» ACTIVITY
List each line in the material below that includes the word "value".

» EXTRACTED DATA
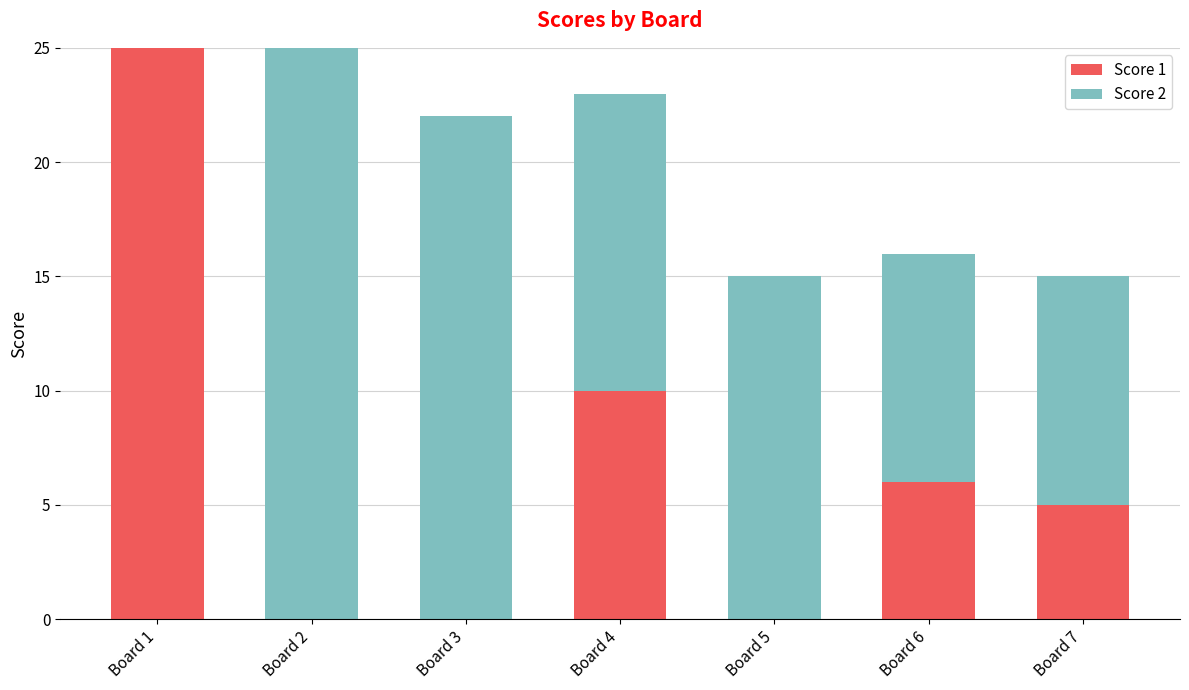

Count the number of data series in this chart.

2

---

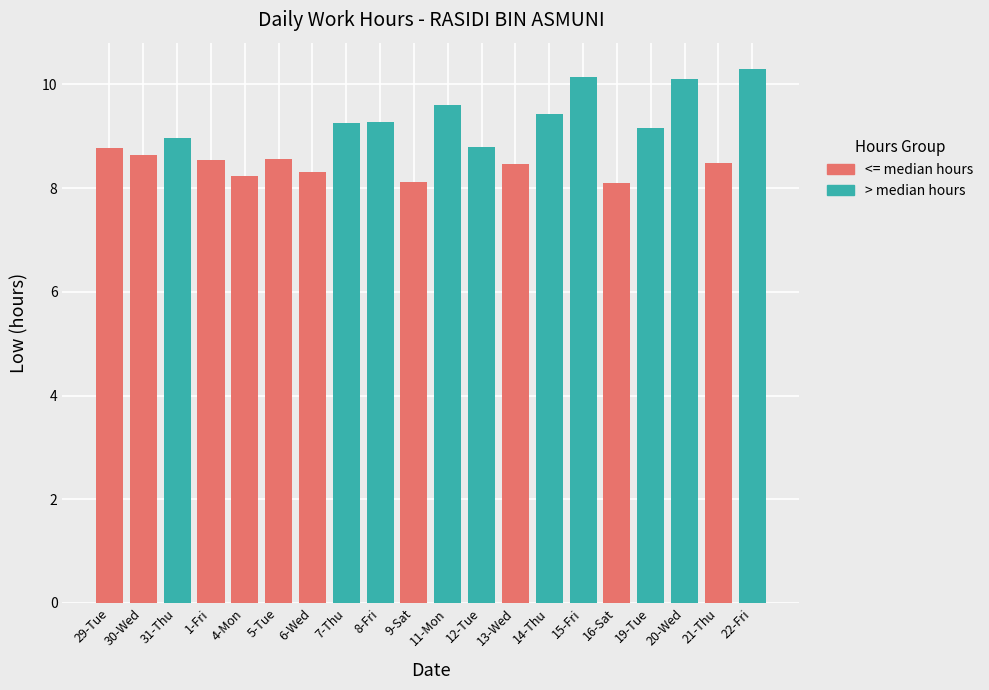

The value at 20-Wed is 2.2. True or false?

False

==

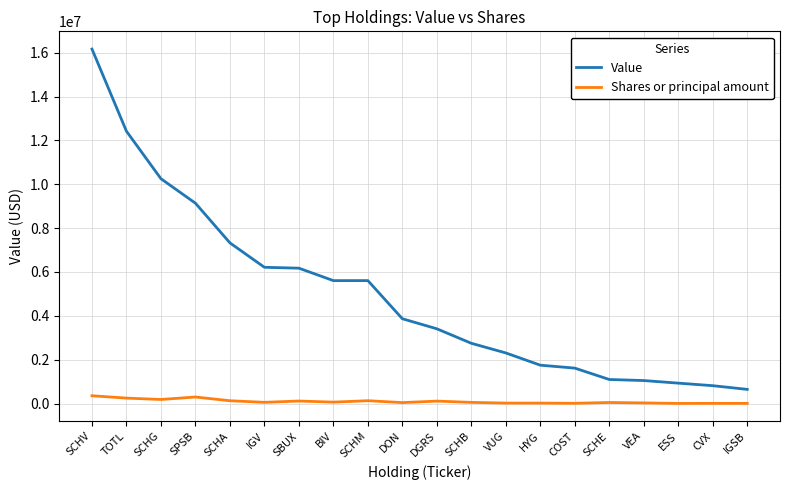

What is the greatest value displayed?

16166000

» TASK OUTPUT
The value at 20-Wed is 2.2. True or false?
What is the greatest value displayed?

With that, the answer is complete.